Eine Frau ist nicht genug

Die Vielehe ist in der Türkei auf dem Vormarsch, die konservative Regierung duldet den Trend – dabei ist sie gesetzlich seit 1923 verboten. Vor Zivilgerichten sind Zweit- und Drittfrauen praktisch rechtlos.

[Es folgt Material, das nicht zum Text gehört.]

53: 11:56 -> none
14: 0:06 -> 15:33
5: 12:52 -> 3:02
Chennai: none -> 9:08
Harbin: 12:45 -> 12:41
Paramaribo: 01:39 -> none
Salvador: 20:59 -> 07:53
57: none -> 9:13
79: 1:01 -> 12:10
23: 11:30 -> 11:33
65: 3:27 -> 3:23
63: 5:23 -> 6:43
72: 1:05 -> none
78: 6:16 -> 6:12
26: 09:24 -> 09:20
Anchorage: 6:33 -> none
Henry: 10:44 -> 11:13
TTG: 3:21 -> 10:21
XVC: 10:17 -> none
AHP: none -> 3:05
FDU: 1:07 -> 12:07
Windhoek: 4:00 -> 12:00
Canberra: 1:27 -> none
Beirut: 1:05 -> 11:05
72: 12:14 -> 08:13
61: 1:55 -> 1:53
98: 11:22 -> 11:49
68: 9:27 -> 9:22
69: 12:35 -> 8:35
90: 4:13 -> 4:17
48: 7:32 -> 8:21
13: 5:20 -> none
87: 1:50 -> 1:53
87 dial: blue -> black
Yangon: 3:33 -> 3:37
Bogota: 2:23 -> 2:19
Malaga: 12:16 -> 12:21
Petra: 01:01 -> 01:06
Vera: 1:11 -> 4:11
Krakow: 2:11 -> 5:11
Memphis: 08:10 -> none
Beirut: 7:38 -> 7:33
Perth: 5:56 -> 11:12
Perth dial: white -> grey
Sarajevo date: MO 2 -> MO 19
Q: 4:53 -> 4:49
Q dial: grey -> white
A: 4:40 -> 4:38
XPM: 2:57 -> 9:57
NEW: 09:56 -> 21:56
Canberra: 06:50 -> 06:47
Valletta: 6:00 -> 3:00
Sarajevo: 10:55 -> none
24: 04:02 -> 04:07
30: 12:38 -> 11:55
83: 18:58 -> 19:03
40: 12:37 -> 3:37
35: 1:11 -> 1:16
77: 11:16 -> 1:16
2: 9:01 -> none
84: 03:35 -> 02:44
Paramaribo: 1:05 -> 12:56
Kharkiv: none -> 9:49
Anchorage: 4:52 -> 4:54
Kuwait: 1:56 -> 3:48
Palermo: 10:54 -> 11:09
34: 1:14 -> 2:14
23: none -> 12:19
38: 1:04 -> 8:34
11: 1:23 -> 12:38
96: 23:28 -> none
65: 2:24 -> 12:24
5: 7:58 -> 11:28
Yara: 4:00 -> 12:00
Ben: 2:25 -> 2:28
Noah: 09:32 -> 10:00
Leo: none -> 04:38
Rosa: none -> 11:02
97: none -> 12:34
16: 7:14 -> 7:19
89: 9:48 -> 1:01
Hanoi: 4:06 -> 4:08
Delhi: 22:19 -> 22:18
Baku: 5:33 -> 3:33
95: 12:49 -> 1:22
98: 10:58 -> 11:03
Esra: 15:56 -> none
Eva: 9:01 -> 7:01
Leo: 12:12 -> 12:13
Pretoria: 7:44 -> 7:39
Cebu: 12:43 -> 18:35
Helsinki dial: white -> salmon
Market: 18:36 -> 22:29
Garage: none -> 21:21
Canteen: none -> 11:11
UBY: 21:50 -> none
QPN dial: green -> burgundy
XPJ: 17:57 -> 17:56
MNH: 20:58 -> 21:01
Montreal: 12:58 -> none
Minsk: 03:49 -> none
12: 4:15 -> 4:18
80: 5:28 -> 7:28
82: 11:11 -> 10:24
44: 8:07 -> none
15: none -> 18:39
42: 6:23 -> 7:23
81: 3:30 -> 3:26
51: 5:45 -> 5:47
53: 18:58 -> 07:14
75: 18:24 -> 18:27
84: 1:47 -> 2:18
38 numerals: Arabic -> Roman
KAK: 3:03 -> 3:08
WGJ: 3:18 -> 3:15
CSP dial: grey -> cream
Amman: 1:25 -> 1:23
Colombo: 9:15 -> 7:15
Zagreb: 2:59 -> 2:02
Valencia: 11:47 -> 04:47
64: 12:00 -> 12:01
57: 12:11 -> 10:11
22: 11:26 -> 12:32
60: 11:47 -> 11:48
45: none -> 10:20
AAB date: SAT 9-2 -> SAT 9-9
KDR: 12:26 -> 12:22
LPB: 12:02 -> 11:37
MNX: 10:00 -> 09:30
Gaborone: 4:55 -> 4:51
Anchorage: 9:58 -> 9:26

Immer mehr türkischen Männern reicht eine Ehefrau nicht aus – sie nehmen sich eine zweite oder gar ein dritte und vierte. Die Vielehe ist zwar in der Türkei seit 1923 gesetzlich verboten, aber trotzdem weit verbreitet, wie eine jetzt veröffentlichte Studie zweier Wissenschaftler der angesehenen Hacettepe-Universität in Ankara zeigt. Die Untersuchung wurde von der Gleichstellungskommission des türkischen Parlaments in Auftrag gegeben.

Ilknur Yüksel Kaptanoglu und Banu Ergöcmen vom Institut für Bevölkerungsstudien stellen in ihrer Studie einen zunehmenden Trend zur Polygamie fest. Etwa 186.000 türkische Frauen müssen danach ihren Mann mit einer oder mehreren anderen Frauen teilen. Vor allem in den Ost- und Südostprovinzen des Landes ist die Polygamie verbreitet. Häufig suchen sich türkische Männer eine Zweitfrau, wenn die gesetzlich angetraute Gattin nicht den erwünschten Stammhalter zur Welt bringen kann. 29 Prozent der Türken glauben der Studie zufolge, dass ein Sohn die Macht eines Mannes stärke. In der Nordosttürkei vertreten sogar 56 Prozent diese Ansicht. Der Islam erlaubt einem Mann bis zu vier Ehefrauen, und die Imame in den ländlichen Gebieten segnen Vielehen meist widerspruchslos ab.